Хорошо, что он не сказал этого громко.

4

По лестнице мы спускались не спеша, главным образом потому, что нас кренило в стороны, как моряков, ступивших на землю после годичного плавания.

В холле был только привратник; он устроился за пыльной конторкой и смотрел на нас, как... Глаза у него были неприятные, короче, а сам он напоминал расплывшуюся жабу, наряженную в балахон тусклой расцветки. Говорили, старый пень промышлял когда-то среди кроубских пиратов, но прямых доказательств тому не было, вот разве что одноглазый попугай, верный спутник, все время сидел на его левом плече, мерзкими ругательствами приветствуя каждого гостя. Что удивительно, всех, кто покидал «Благопристойный дом Элидора», попугай сопровождал длинным молчаливым взглядом, словно запоминая на будущее. Элидор, замечу, все еще владел третьим этажом своего дома, где были устроены комнаты свиданий. Он, кажется, даже ночевал за своей конторкой, во всяком случае, я не замечал, чтобы конторка долго пустовала.

Когда мы подошли, старый кретин издал звук, похожий на голодную отрыжку.

—Изумительное утро, господа! — Он пододвинул книгу регистрации, раскрытую на середине, и любовно погладил шершавые листы. — Ох, я забыл, ваши росписи уже не нужны!

Грязно-белый попугай на его плече что-то крякнул. Можно, я не буду озвучивать истоки нашей вражды?

—И тебе утро доброе, — буркнул Олник.

Подавив ругательство, я улыбнулся Элидору открыто и дружелюбно, как родному дядюшке, имеющему на банковском счету миллион.

—Прекрасный день для начала новой жизни! Элидор, могу я напоследок узнать... Вчера, э-э, ночью, или, скажем, поздним вечером, может статься, вы видели... Я выходил куда-нибудь?

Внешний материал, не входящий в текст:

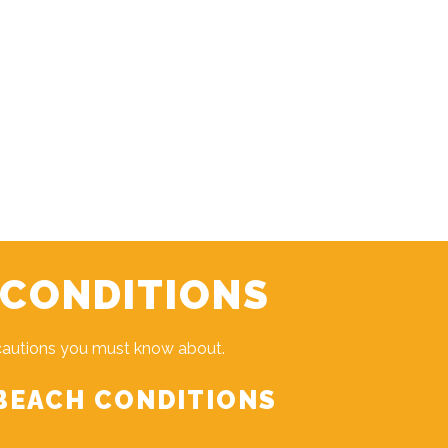
 CONDITIONS
cautions you must know about.
BEACH CONDITIONS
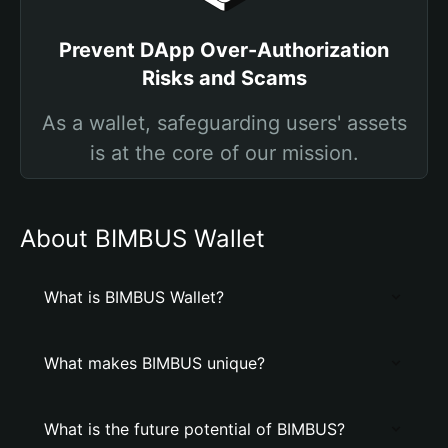
Prevent DApp Over-Authorization
Risks and Scams
As a wallet, safeguarding users' assets
is at the core of our mission.
About BIMBUS Wallet
What is BIMBUS Wallet?
What makes BIMBUS unique?
What is the future potential of BIMBUS?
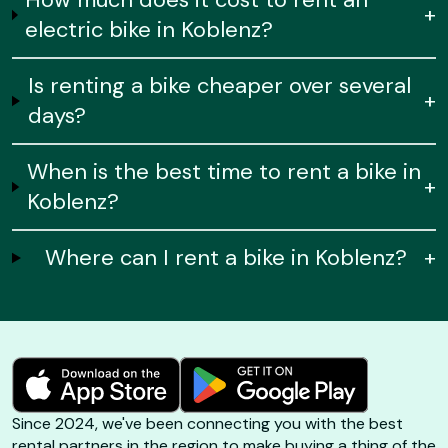
+
electric bike in Koblenz?
Is renting a bike cheaper over several
+
days?
When is the best time to rent a bike in
+
Koblenz?
Where can I rent a bike in Koblenz?
+
Since 2024, we've been connecting you with the best
rental partners in the region to make buying a thing of the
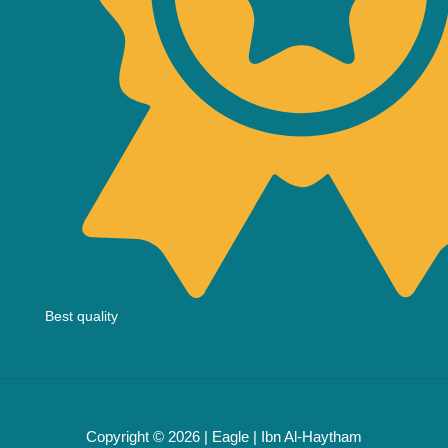
Best quality
Copyright © 2026 | Eagle | Ibn Al-Haytham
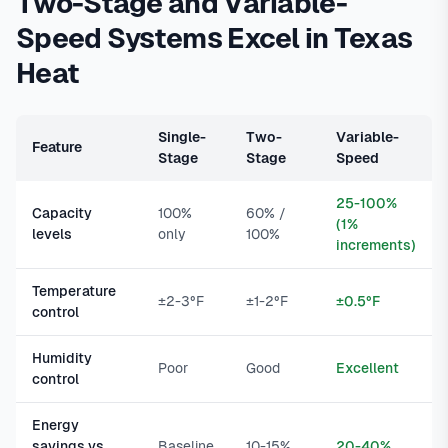
Two-Stage and Variable-
Speed Systems Excel in Texas
Heat
Single-
Two-
Variable-
Feature
Stage
Stage
Speed
25-100%
Capacity
100%
60% /
(1%
levels
only
100%
increments)
Temperature
±2-3°F
±1-2°F
±0.5°F
control
Humidity
Poor
Good
Excellent
control
Energy
savings vs.
Baseline
10-15%
20-40%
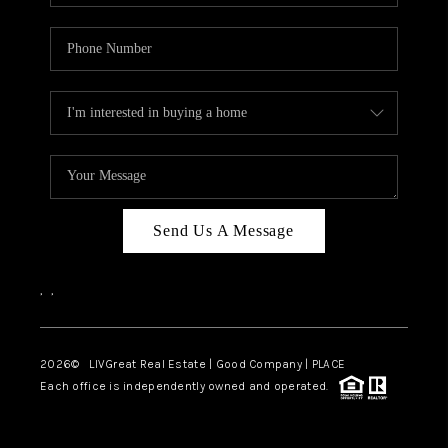
Send Us A Message
,
,
2026
© LIVGreat Real Estate | Good Company | PLACE
Each office is independently owned and operated.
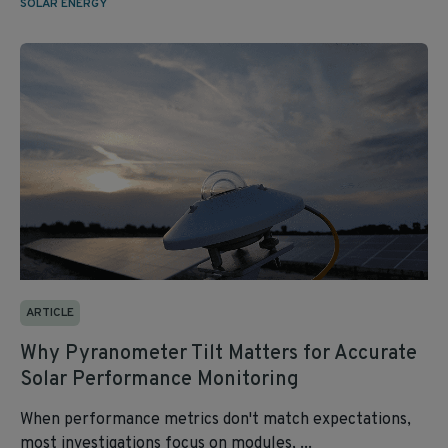
SOLAR ENERGY
ARTICLE
Why Pyranometer Tilt Matters for Accurate
Solar Performance Monitoring
When performance metrics don't match expectations,
most investigations focus on modules, ...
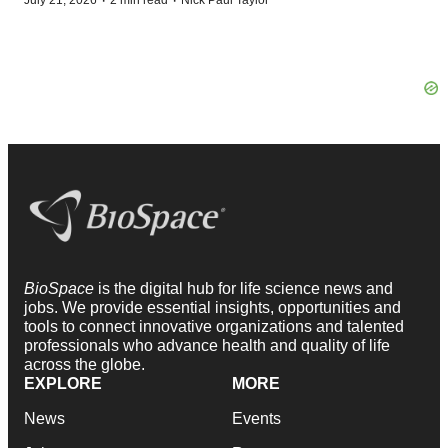
·
·
July 21, 2026
2 min read
Nick Paul Taylor
BioSpace
is the digital hub for life science news and
jobs. We provide essential insights, opportunities and
tools to connect innovative organizations and talented
professionals who advance health and quality of life
across the globe.
EXPLORE
MORE
News
Events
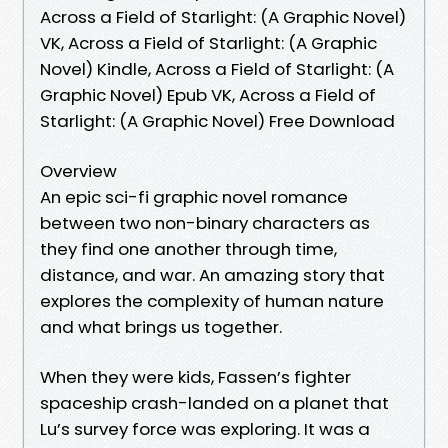
Across a Field of Starlight: (A Graphic Novel)
VK, Across a Field of Starlight: (A Graphic
Novel) Kindle, Across a Field of Starlight: (A
Graphic Novel) Epub VK, Across a Field of
Starlight: (A Graphic Novel) Free Download
Overview
An epic sci-fi graphic novel romance
between two non-binary characters as
they find one another through time,
distance, and war. An amazing story that
explores the complexity of human nature
and what brings us together.
When they were kids, Fassen’s fighter
spaceship crash-landed on a planet that
Lu’s survey force was exploring. It was a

Он воззрился на меня удивленно и кивнул.

—Не выходил, а выбегал, я уж решил, что ты прирезал своего приятеля и делаешь ноги!

Олник негодующе фыркнул.

—Гритт! [5]— Меня окатила ледяная волна подозрения. — Я, что, выбегал не с пустыми руками?

—У тебя был во-от такой пакет, завернутый в женские панталоны с рюшами. — Элидор развел руками, отчего попугай на его плече заметно покачнулся. — А я был уверен, ребята, что вы распродали все панталоны, корсеты, духи и бижутерию за бесценок. Ан, выходит, остались крохи. Наверное, берегли для себя?

вернуться

4

Жрун года (гномск).Этот летний фестиваль в Зеренге после воцарения среди гномов матриархата стал абсолютно пресным. За последние триста лет в его истории насчитывается всего восемьсот драк и примерно двести убийств. А раньше... эх, да, были времена!

вернуться

5

Гритт Проклинатель— демон, великий ненавистник всего сущего. Присутствует почти во всех основных религиях Северного и Южного континентов.